La technologie au service d’une meilleure mobilité à Trois-Rivières
Des traverses piétonnes intelligentes capables d’adapter la luminosité et la durée des temps de traverse, la possibilité de gérer à distance le trafic aux heures de pointe: tout cela pourrait devenir réalité à Trois-Rivières d’ici une dizaine d’années et la Ville a un plan pour y arriver. Bienvenue dans l’ère des systèmes de transport intelligents.
Un projet-pilote est déjà en cours avec la compagnie de camionnage Somavrac sur les rues Père-Daniel et Bellefeuille, ainsi que du boulevard Gene-H.-Kruger jusqu’à l’usine Kruger Wayagamack. Ce sont 14 feux de circulation qui ont été connectés dans l’objectif d’optimiser la mobilité et réduire les émissions de gaz à effet de serre liées au transport de marchandises.
« Il fallait moderniser les feux de circulation, installer des capteurs et acquérir des données. En collaboration avec l’Université Laval, on a monté un modèle montrant comment est faite notre circulation. On est ainsi capable de dire la quantité de carburant économisée par les camions, mais aussi de savoir si ça a été fait au détriment de la population. On prévoit obtenir les résultats d’ici la fin du printemps ou le début de l’été », précise Vincent Turgeon, coordonnateur – Systèmes des technologies opérationnelles à la Ville de Trois-Rivières.
Cette technologie permet aux feux de circulation connectés de détecter l’approche de camions de transport de marchandises munis d’émetteurs pour réduire le nombre d’arrêts en dehors des périodes de pointe.

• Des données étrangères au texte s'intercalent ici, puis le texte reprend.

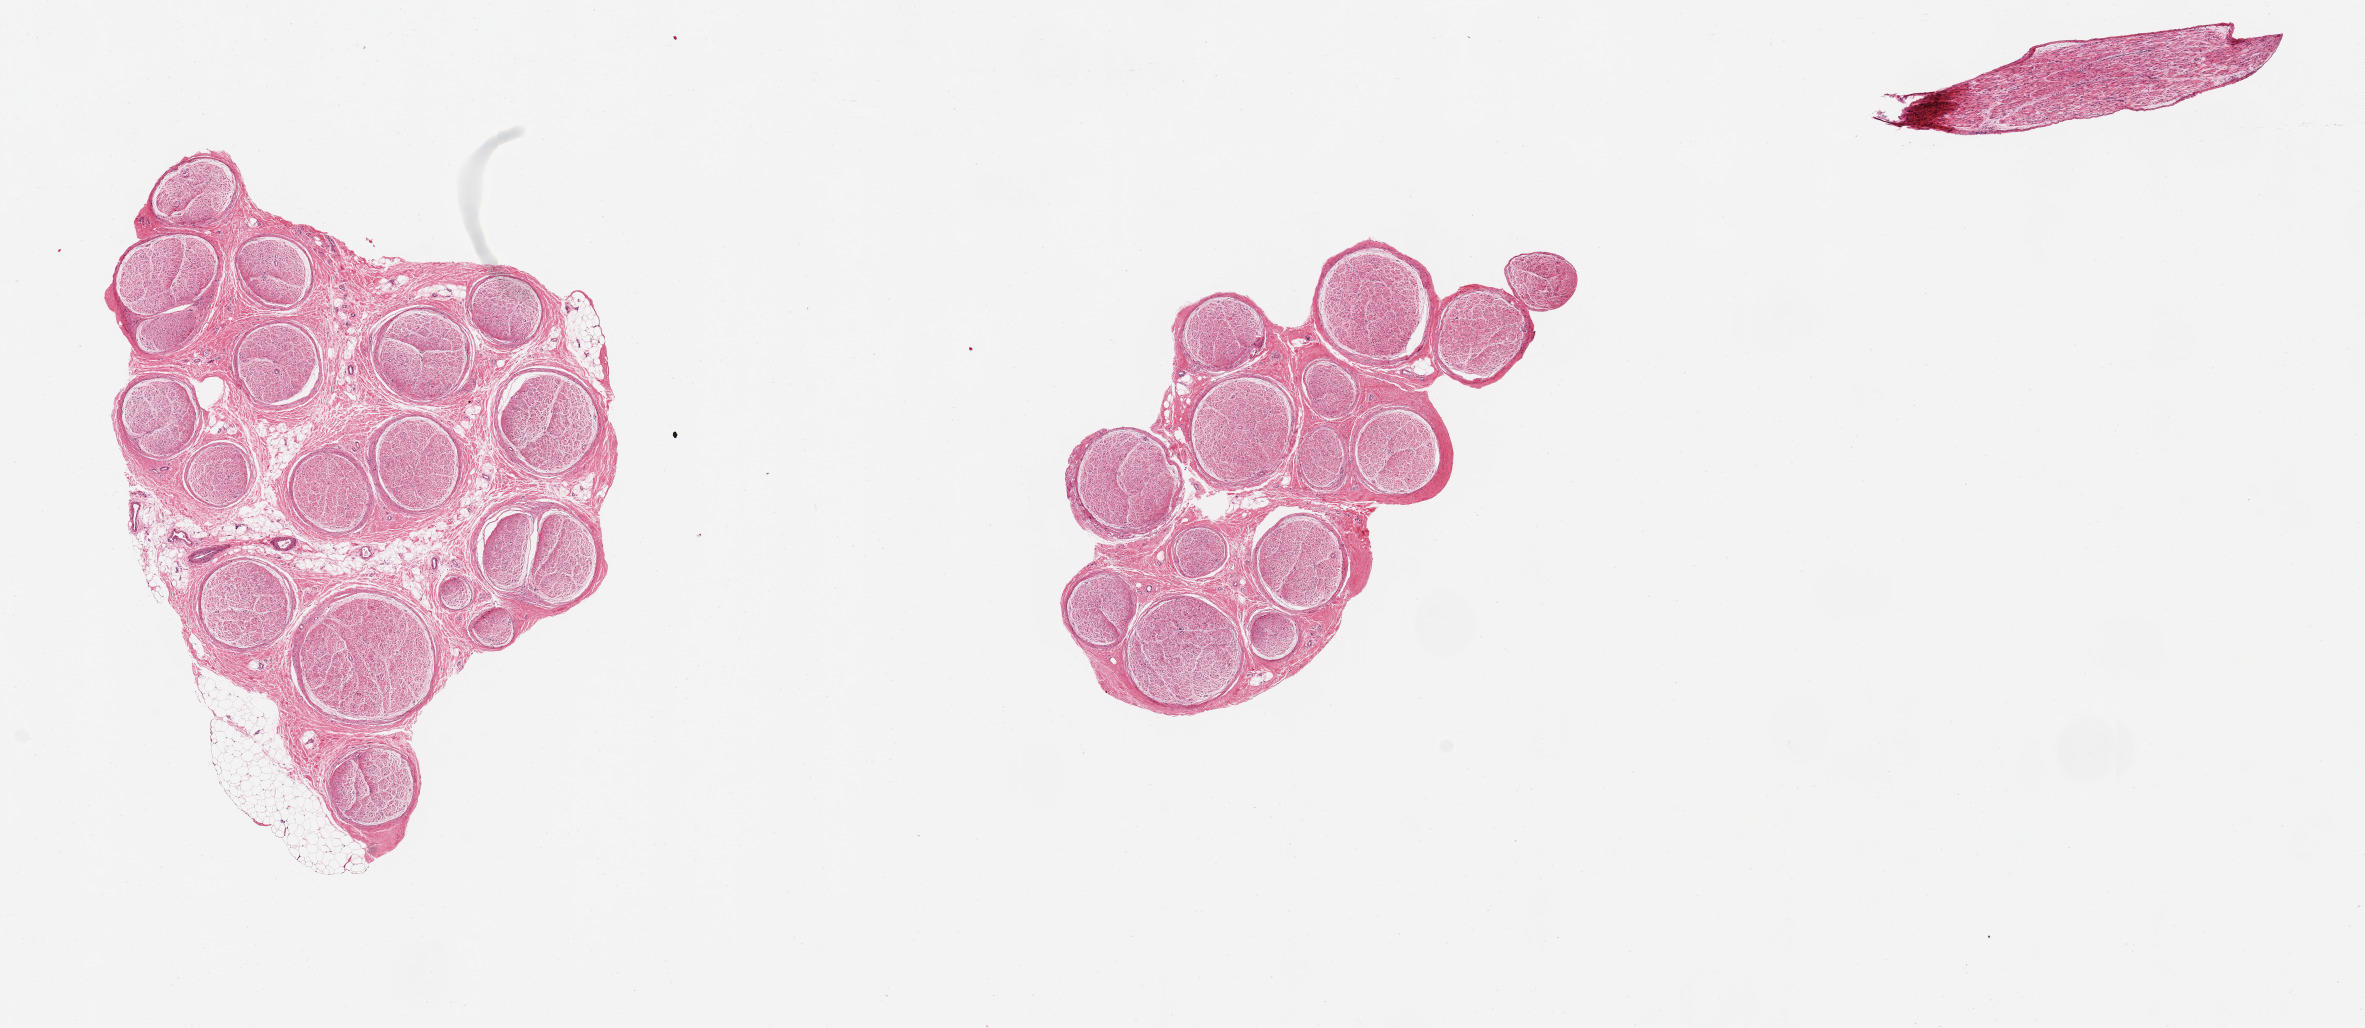
Whole-slide image, haematoxylin and eosin stain, shown as a low-resolution overview of the whole scanned area (about 18.7 x 8.1 mm). PAXgene-fixed paraffin-embedded (PFPE) section. Sampled site (target tissue): tibial nerve. Donor tissue sample. Donor: female.
Review note (as recorded): 2 ~ 5.5x3.5mm aliquots, clean specimens.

En moyenne, les camions inclus dans ce projet-pilote font quotidiennement 22 allers-retours sur ce tronçon et chaque accélération suivant un arrêt complet nécessite en moyenne un litre de carburant.
« Ultimement, l’idée est d’automatiser le maximum possible en mobilité. On instrumente nos équipements avec des appareils qui collectent des données en temps réel. Par exemple, à terme, on pourrait voir où il y a des problèmes de mobilité en temps réel et appliquer des solutions pour aider. À Montréal, ils pouvaient collecter des données en temps réel et prévoir le trafic qu’il y aurait 15 minutes plus tard. Ça permettait de prendre des actions en prévision », détaille Samuel Laperrière, architecte de systèmes à la Ville de Trois-Rivières.
Même chose à Québec où les employés au centre de contrôle pouvaient ajuster le phasage des feux de circulation à distance s’ils constataient une congestion importante.
Des bénéfices intéressants
C’est en 2019 que la Ville a commencé à se pencher plus sérieusement sur le concept de ville intelligente. Cela a notamment été motivé par la complexité des projets d’expansion du système de préemption pour les véhicules d’urgence – la lumière blanche clignotante que l’on trouve sur certains feux de circulation pour prioriser le passage des camions de pompiers -, puisque la compagnie qui les produisait a fait faillite.
« On avait installé ça en 2010. Entre 15 et 20 camions avaient été équipés du système qui consiste en une boite noire dans le camion qui communique avec le feu de circulation. On a peu de contrôle sur ce type de système. Par exemple, c’était impossible de l’adapter pour autre chose que pour les véhicules de sécurité incendie. On avait des projets d’expansion, mais la compagnie a fait faillite. La technologie a évolué depuis 2010, donc on a fait une tournée pour voir ce qui se faisait ailleurs », raconte M. Turgeon.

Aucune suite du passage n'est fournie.